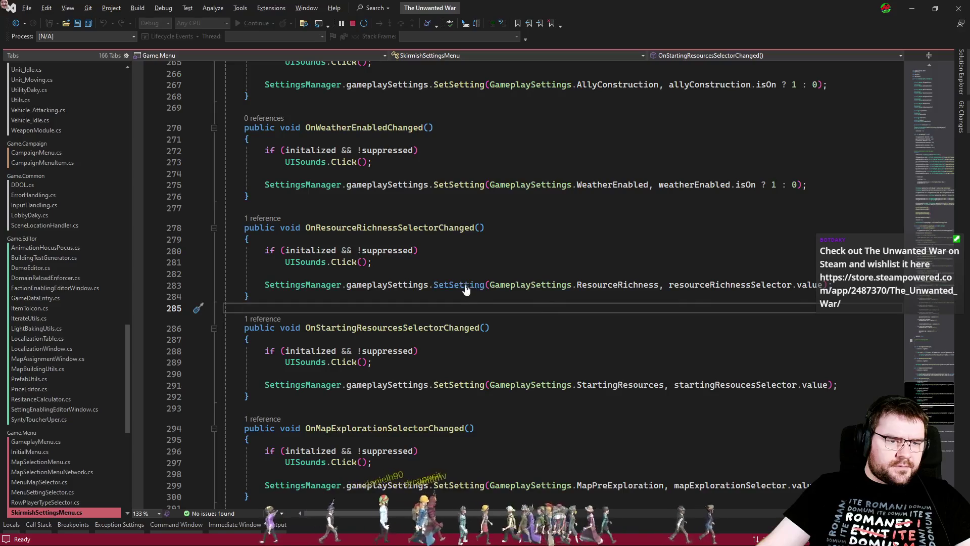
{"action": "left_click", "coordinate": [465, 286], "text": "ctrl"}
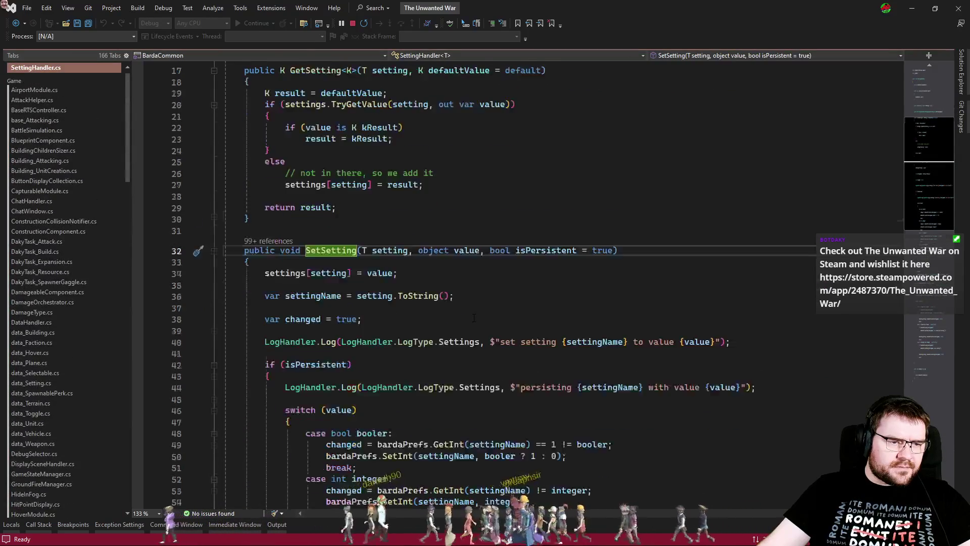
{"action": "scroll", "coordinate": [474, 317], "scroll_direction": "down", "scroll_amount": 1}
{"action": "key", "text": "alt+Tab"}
==
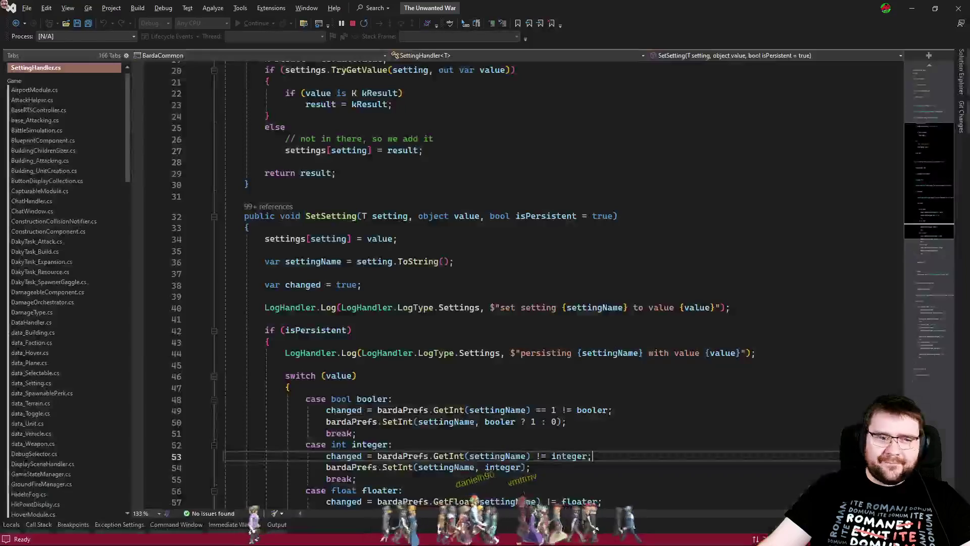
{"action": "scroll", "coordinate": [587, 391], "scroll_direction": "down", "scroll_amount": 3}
==
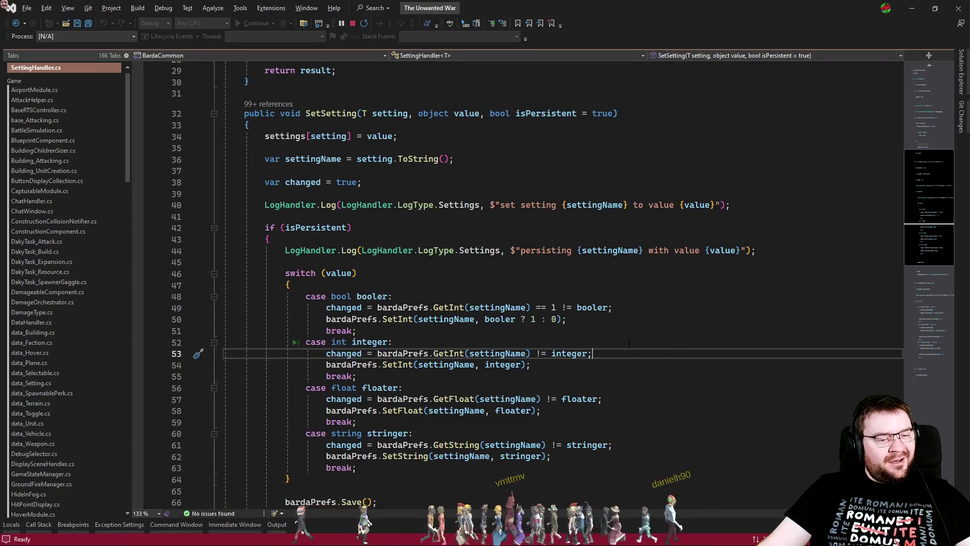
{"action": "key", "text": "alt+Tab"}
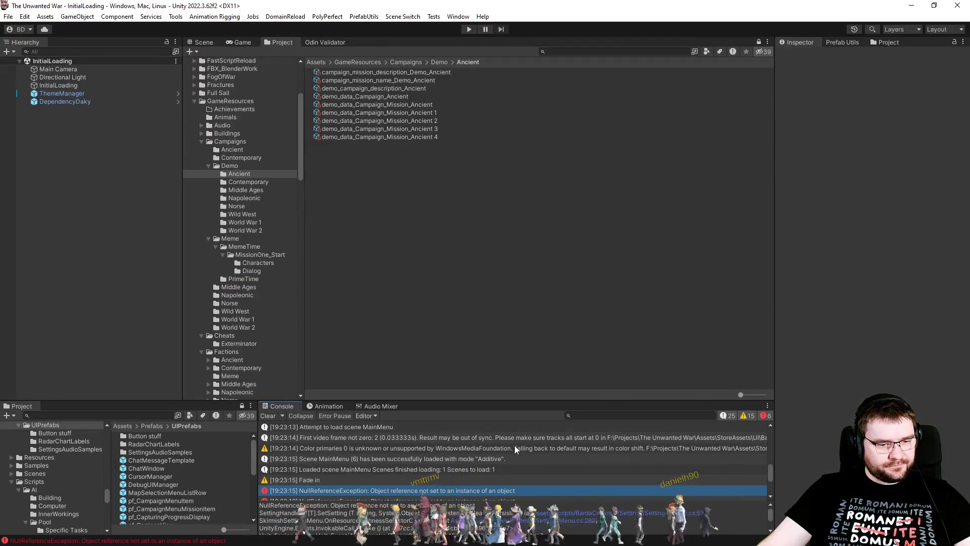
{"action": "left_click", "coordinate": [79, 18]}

* Task: Give the number of lines in the entries above that contain the word "scroll", with no accompanying text.

* Answer section: 2